A recent USGS-led study shows new, recently-formed patches of permafrost in one of Alaska’s retreating lakes, a finding that, at first glance, would seem at odds with prevailing theories about arctic climate.
Widespread lake shrinkage in discontinuous regions of permafrost has been linked to climate warming and shallow permafrost thaw. Counter-intuitively, USGS scientists have observed newly forming permafrost around Twelvemile Lake in interior Alaska, where lake water level has dropped by several meters over the past three decades.
“Central Alaskan lake shrinkage may be caused by shallow permafrost changes and not by increasing deep aquifer connections,” said Martin A. Briggs, USGS, lead author of the study. “Newly formed permafrost along the shores of shrinking lakes may reduce groundwater outflow and allow them to refill.”
Permafrost, or frozen ground lasting at least two consecutive years, typically forms in colder climates when average annual temperatures remain close to or below freezing. Permafrost soils accumulate ice and plant material and can impede groundwater flow. While the upper 1-2 meters may thaw seasonally, frozen soil and dead plant material continues to accumulate at depth over thousands of years, depending on the strength and duration of the colder climate.
During periods of thaw, water and gases are released from their frozen pockets of ice. By understanding permafrost thaw, its degradation in a warming climate, and its impacts on ecosystems and society, managers will be able to plan for rising global temperatures, and climate change. New permafrost formation should also be considered as a possibility in some systems.
This study considered ecological succession, the pattern of vegetation regrowth, within the receded lake margin as the driver of new permafrost through alterations in ground shading and water infiltration.
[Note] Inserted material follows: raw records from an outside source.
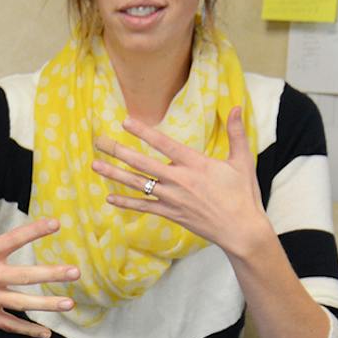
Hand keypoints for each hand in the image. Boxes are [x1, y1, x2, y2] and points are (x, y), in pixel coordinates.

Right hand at [0, 176, 78, 337]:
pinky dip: (26, 331)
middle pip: (22, 277)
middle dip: (50, 275)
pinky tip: (46, 334)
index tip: (57, 224)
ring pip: (19, 304)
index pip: (11, 240)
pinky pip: (7, 325)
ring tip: (69, 304)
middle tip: (75, 272)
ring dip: (45, 306)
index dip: (34, 231)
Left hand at [91, 107, 270, 259]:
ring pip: (138, 184)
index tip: (125, 122)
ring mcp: (173, 199)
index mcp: (196, 164)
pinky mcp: (171, 214)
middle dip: (118, 151)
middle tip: (98, 141)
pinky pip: (143, 207)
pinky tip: (109, 198)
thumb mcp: (242, 161)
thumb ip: (236, 133)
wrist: (241, 230)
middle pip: (142, 163)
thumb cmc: (243, 195)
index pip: (164, 144)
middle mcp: (179, 180)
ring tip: (95, 166)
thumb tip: (235, 106)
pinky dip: (126, 203)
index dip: (144, 132)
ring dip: (114, 175)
This hypothesis was tested by modeling variably saturated groundwater flow and heat transport under freeze-thaw conditions.
The simulations supported new permafrost development under current climatic conditions, when the net changes effects of woody vegetation are considered, thus pointing to the role of ecological succession.
“Large lake level swings due to shallow permafrost thaw and subsequent refreezing due to ecological succession may be an important natural cycle,” said Briggs. “However, in the long term, model simulations projected into the future to reflect even moderate climate warming indicate new permafrost around similar lake sites will stop forming and recede within seven decades, possibly ending the current natural cycle of lake level waning and waxing.”
In summary, the findings in this study highlight the importance of vegetation succession in promoting permafrost regeneration in a lake system near the Arctic Circle, which is highly sensitive to subtle soil temperature changes.
This study was conducted by team of scientists from the U.S. Geological Survey and McGill University in Montreal, Canada, and was published in the journal of Geophysical Research Letters.